If the rules of the moral game were to have been changed, they should not have been changed as part of a partisan project to discredit a political adversary. They should have been a subject of legislation, so notices could have been posted about the change in the previously permitted values, and after the fact, in the absence of fair preliminary process, legislation should have been written affirm the new standards, but that did not happen either. That would have allowed future candidates to know what was to be expected of them. If everyone could have known the rules without ambiguity, that could have helped to make future hypocrisy impossible.

With clear guidelines for measuring the behavior of a candidate like Donald Trump, a formal yardstick for measuring his performance could have been inescapable, but needless to say that did not happen. Most hypocritically, many people would not want it to happen. If the Congress had been conscientious about the issue and lawyers had been serious about their need to set moral guidelines allowing everyone to understand the basic expectations of candidates, events would have happened differently. Even if the Congress did nothing, some other group, maybe even the Bar Association, would have written down the new guidelines. For lawyers, this could have been a step toward living up to the still hypocritical conceit suggesting law can abrogate the need for moral and humanitarian values in the essential human and community relationships democracy requires.

If such a process had been engaged, then the Electoral College would have clear written guidelines to help them know what they should do in the case of the behavior exhibited by both Donald Trump and Hillary Clinton as well as all other candidates. When nothing like that was advanced after the Clinton experience, the rules of the game were left unwritten and people were allowed to do as they wanted as long as they did not get caught at their failure to fulfill some unspoken standard no one seemed to want to clarify.

The intentional hypocrisy of the systemic failure was stunning in its omission, commission, and violation of principles set commonly by all religions. The failure impaired the quality and integrity of the U.S. international democratic example, and now the decision by the Electoral College is likely to make the set example much more shameful than it already is. If the Electoral College does as is widely expected, it will be yet another illustration of the long-standing U.S. democratic dysfunction.

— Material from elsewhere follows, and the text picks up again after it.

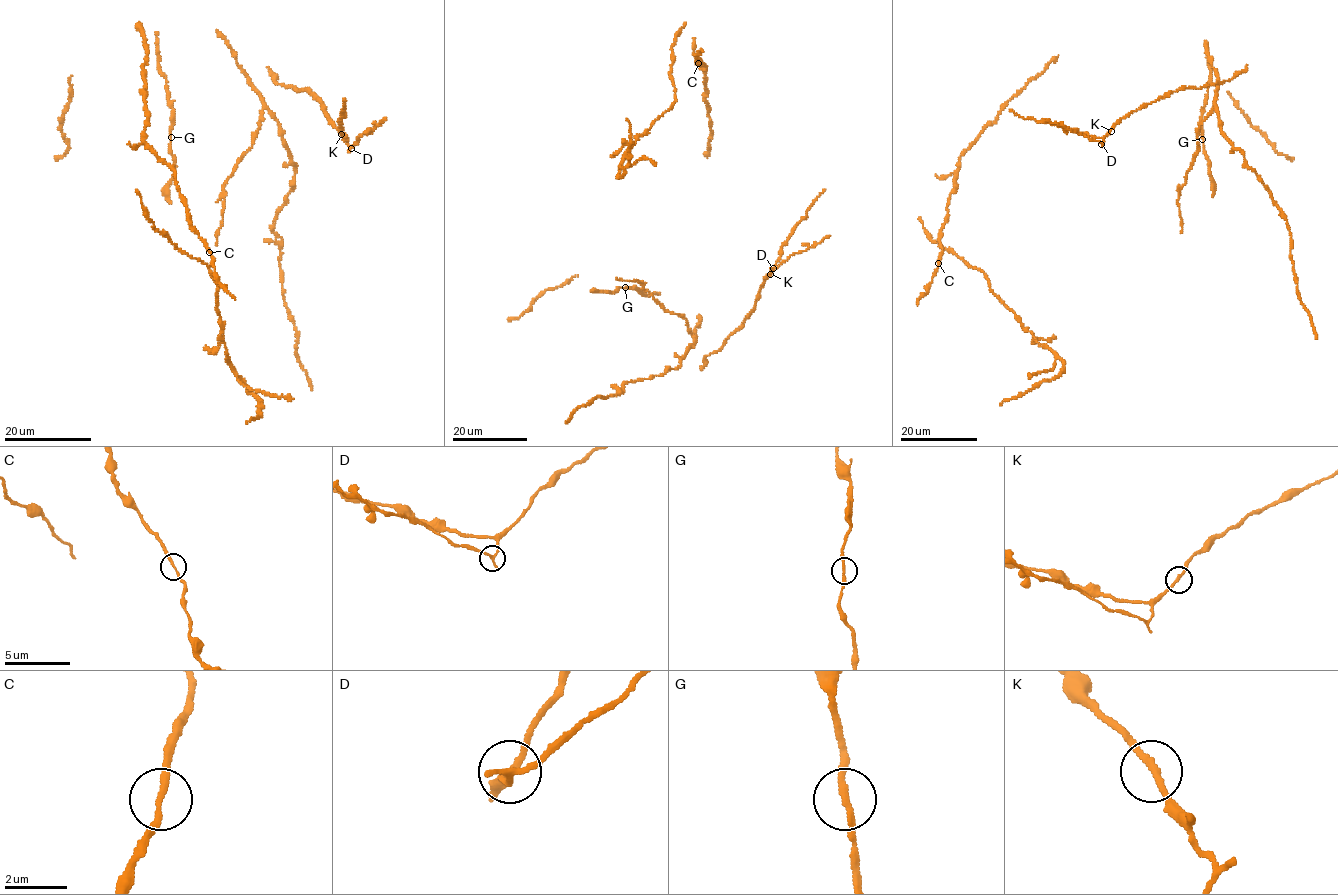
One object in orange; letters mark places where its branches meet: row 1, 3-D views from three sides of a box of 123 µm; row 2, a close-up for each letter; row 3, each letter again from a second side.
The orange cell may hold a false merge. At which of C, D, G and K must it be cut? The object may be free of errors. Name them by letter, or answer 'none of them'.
D

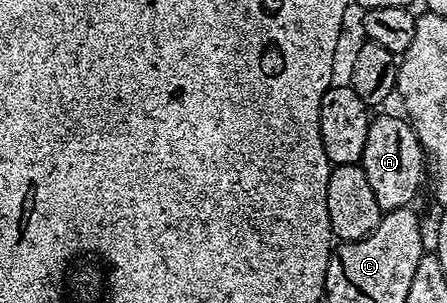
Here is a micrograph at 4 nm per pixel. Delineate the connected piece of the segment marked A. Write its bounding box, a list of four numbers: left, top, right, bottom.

The Congress and the entire political process should be blamed much more than the electors and especially so if the members of the Congress would want to point fingers at everyone except themselves. Ultimately, of course, in a nominally democratic nation, the people are to blame because they could have demanded much better from everyone. Everyone has been AWOL or MIA. As a result, the prospective failure by the Electoral College will also fall on all of the people without any reasonable reprieve for any of them, including, of course, the elected representatives, the appointed judges, the Bar Association, all law schools in the nation, and many other institutions. They all have an obligation to set standards and to also put national unity and policy consensus ahead of partisanship most of the time.

The electors also need to recognize that national values are more broadly democratic in 2016 than they were in 1787. Because of that, one-person-one vote is more important than it was when the Constitution was written. Back then, the only voters were a tiny minority made up of white male property owners. If white supremacy is as important to the Trump program as it has been presented to be, some may want to go back to that time, but if they succeed, they will be reversing the tide of history. Not only that, they will disconnect the United States from the aspirations and hopes of most of the world’s people.

They will prevent the nation from ever being great again except maybe in the grandiose partisan delusions of those who have only delivered U.S. moral self-isolation. They will be much the same as the regressive, fearful Brexiteers in Great Britain and in other defensive right-wing movements. They will be preferring withdrawal into brackish antiquarian backwaters. They will retreat from engaging with the central challenges of the future.